TK: I don't think that I would totally abandon making art. With the financial crisis in Hungary, first the money disappeared and then the culture started to disappear, so what can an artist do now? This is, in many ways, a hypothetical question, because very few people can live from making art in Hungary. But somehow I was quite lucky because I was, more or less, making it in the art world and selling my work, such as paintings. I have had to earn my living by doing other jobs from time to time, but not that much. I haven't had a regular job for many years. It helped that I kept my standard of living quite low and often lived from receiving residencies and scholarships. Now, however, given the state of the economy, that time is over and this is how the topic of surviving off the land came into my art. I was already learning practical things from folk science, including foraging for food and making a fire using only a piece of glass and the sun, that I am now using in my daily life; so it was a natural progression. In 2010, Anikó and I began, under the auspices of The Ex-Artists Collective project, The Famine Food Project where we started to collect plants from nature that we could eat, such as nettles. We knew about many of these plants from our childhood, but when we turned this knowledge into a practice for living, we began to learn new things and realized that we were developing a new way of living. We are exhibiting the data and materials from this project inside of spaces that we create out of wood, much like a yurt, within the museum or gallery. If the art system stays similar to what it is today so that I have to be represented by a gallery and do exhibitions to sell work, then I would like to collect enough money to buy a bigger garden or farm; then I could spend more time in the garden and less time making art.

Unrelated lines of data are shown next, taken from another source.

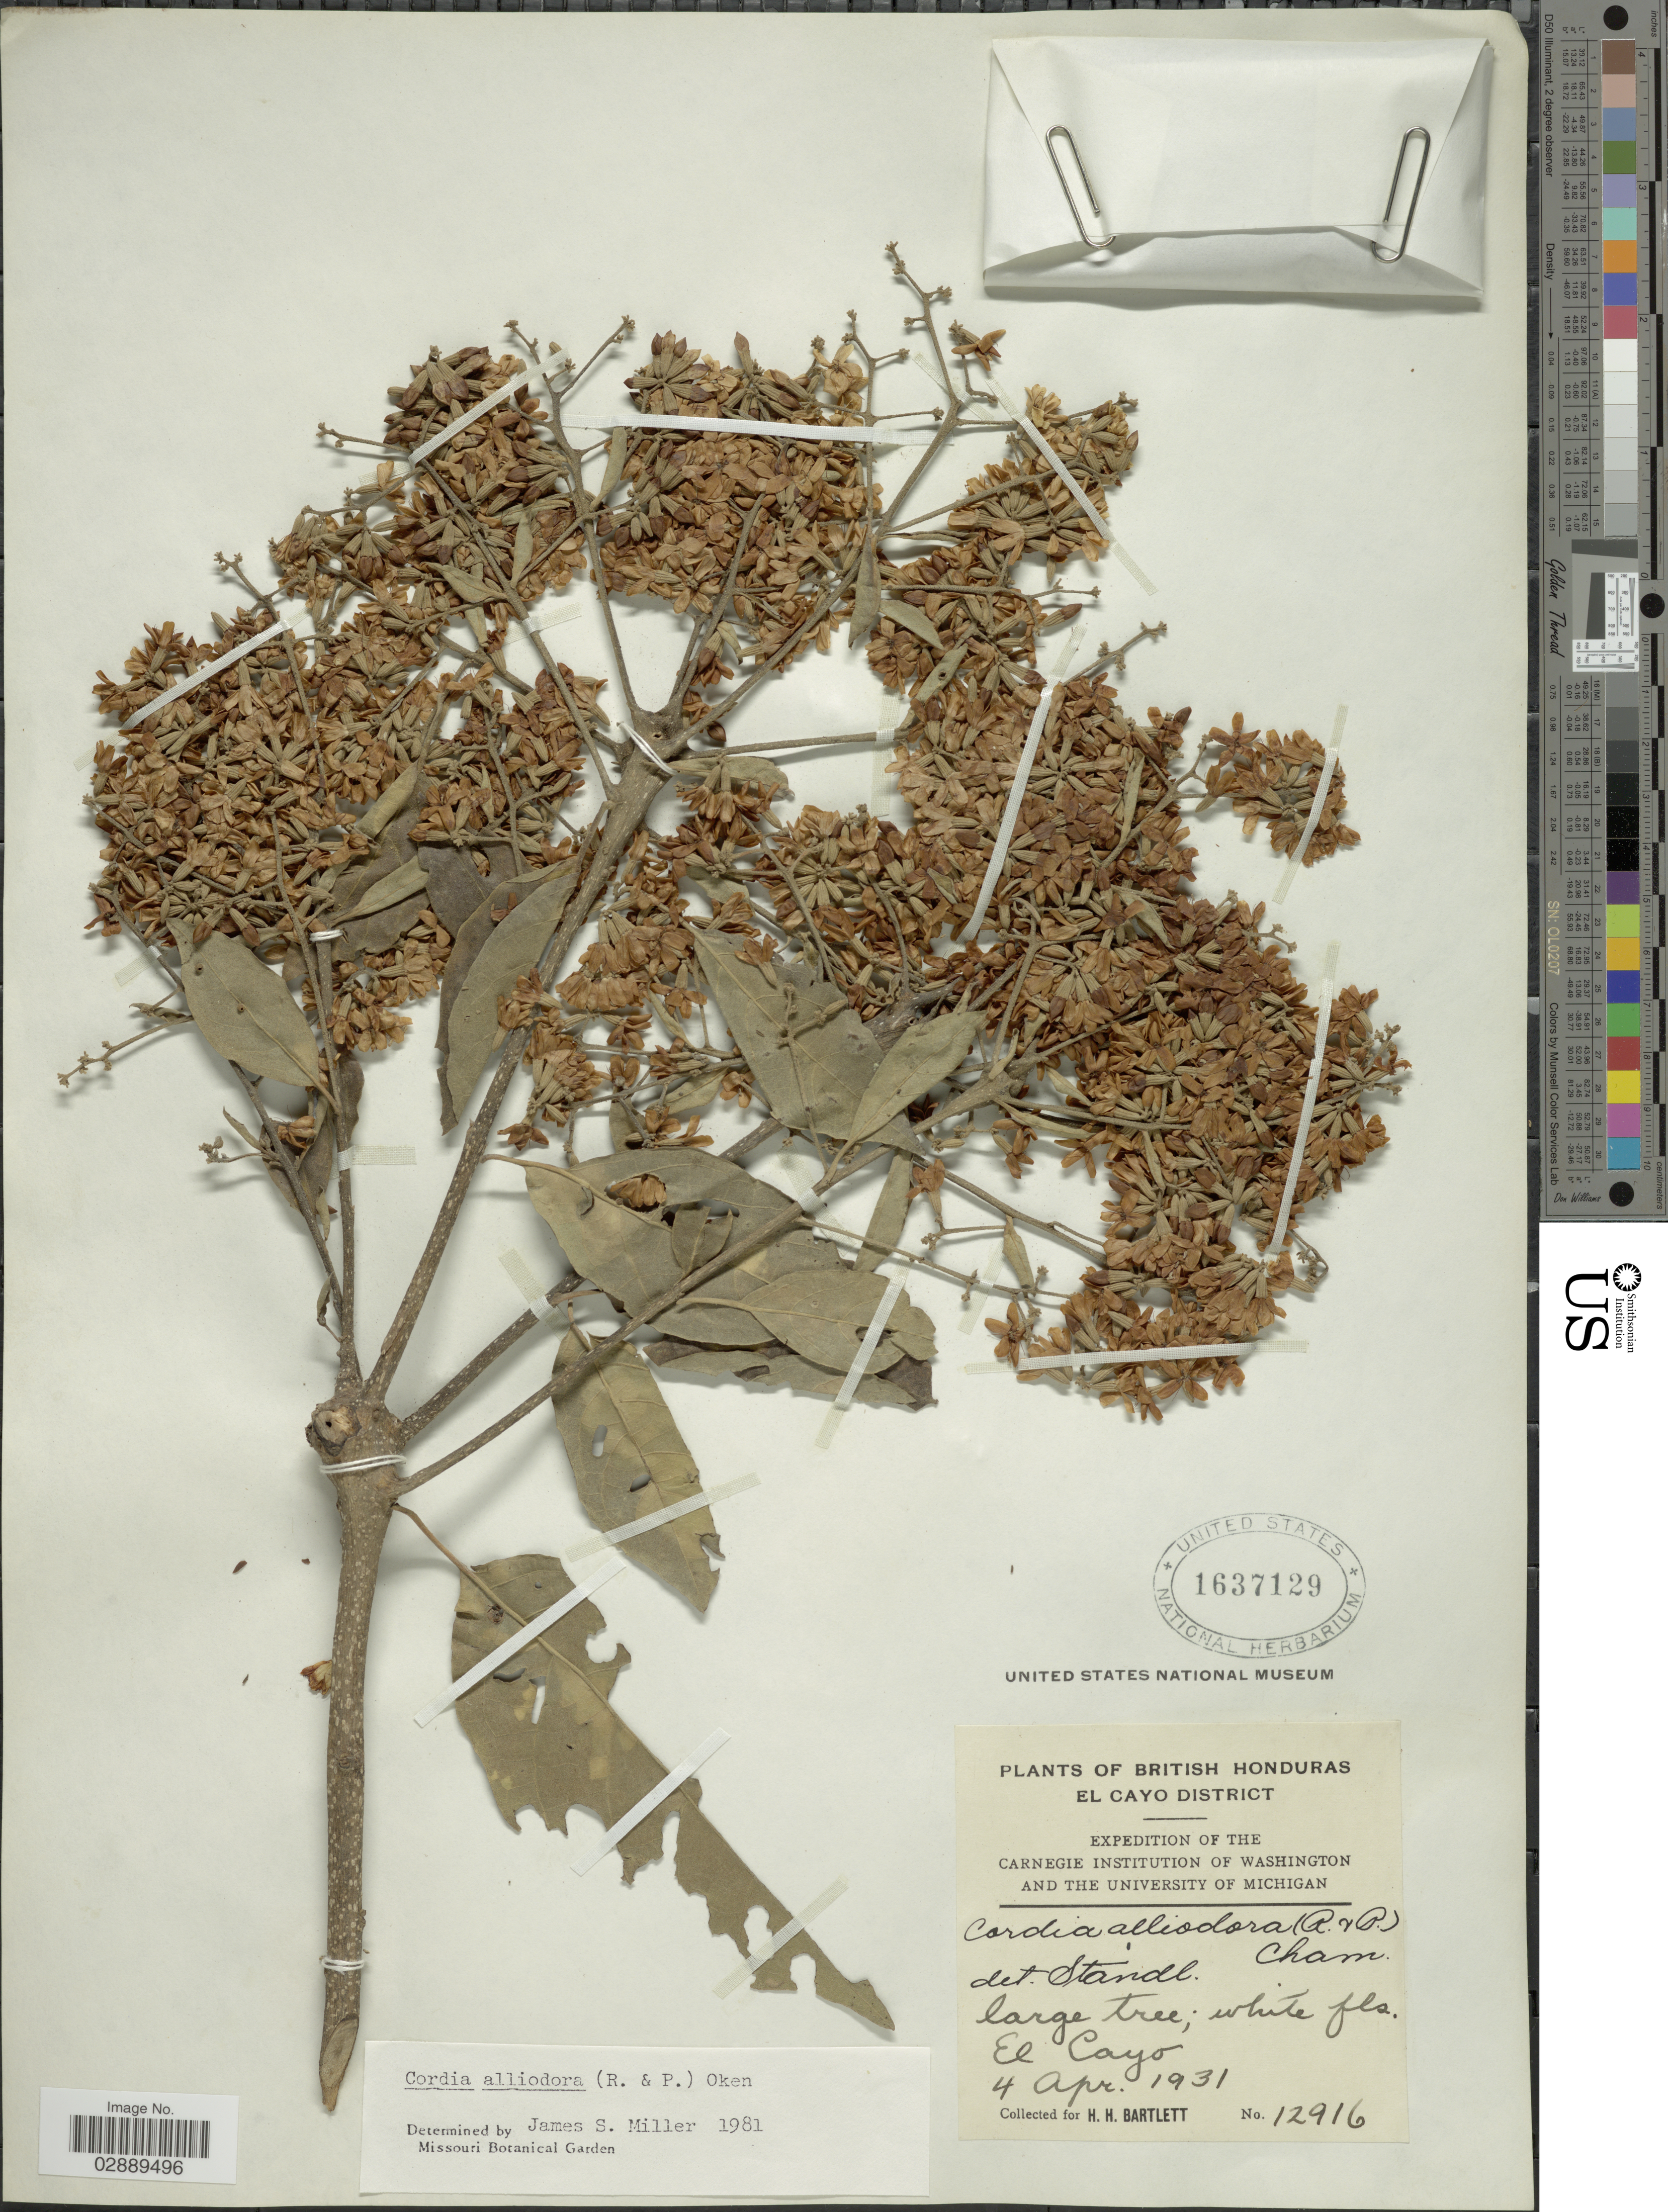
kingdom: Plantae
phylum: Tracheophyta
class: Magnoliopsida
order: Boraginales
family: Cordiaceae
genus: Cordia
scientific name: Cordia alliodora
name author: (Ruiz & Pav.) Oken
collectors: H. H. Bartlett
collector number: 12916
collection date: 1931-04-04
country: Belize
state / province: Cayo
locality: British Honduras. El Cayo District. El Cayo.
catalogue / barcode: US 1637129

JE: Do the skills and knowledge that you have acquired as an artist help you to solve problems in agriculture?
TK: My aim with permaculture is to have an artistic activity where there is no separation between making and doing, between artist and audience. There is no mediator such as a gallery. Permaculture it is not just about farming, it is a way of thinking. It is like using a pipe to connect all of these different elements that are a part of our living space and those skills I acquired as an artist. To figure out such things, to build things on a farm, to design a garden, I use the same process that I use to build an exhibition. As an artist, you can deal with problems even if you don't know the solutions. You can just raise questions. The openness of art (as a field that allows for play and experimentation) lets people come up with their own models for using art as a tool for living.
JE: What is the role of aesthetics in your work? Is this something that you consider?
TK: It is important that the work be presented in such a way that people can access it. For many people, it is not easy to engage with a work of art if there is a lot of text to read or videos to watch. Aesthetics are important in helping people access the work in a way that is visually engaging and interesting.
JE: Do you hope that your exhibitions, even if sited in traditional art spaces, will result in some sort of positive change or action in the greater community?
TK: Yes, I hope that my work can inspire people to live a more sustainable life. We are working for a simple and happy life, but, unfortunately, I don't think that I can come up with a system to stop capitalism.
JE: It would be an interesting experiment...
TK: Yes, I see institutional art as a laboratory for research and as a place to try ideas connected to permaculture and folk science. Folk science is really connected to this idea of deep knowledge that informs our existence. Many of these traditions, such as using herbs to treat illness, are still alive in the developing world. If there is a bigger global crisis, the developing world can more easily survive because they live closer to the ground. They won't have so far to fall.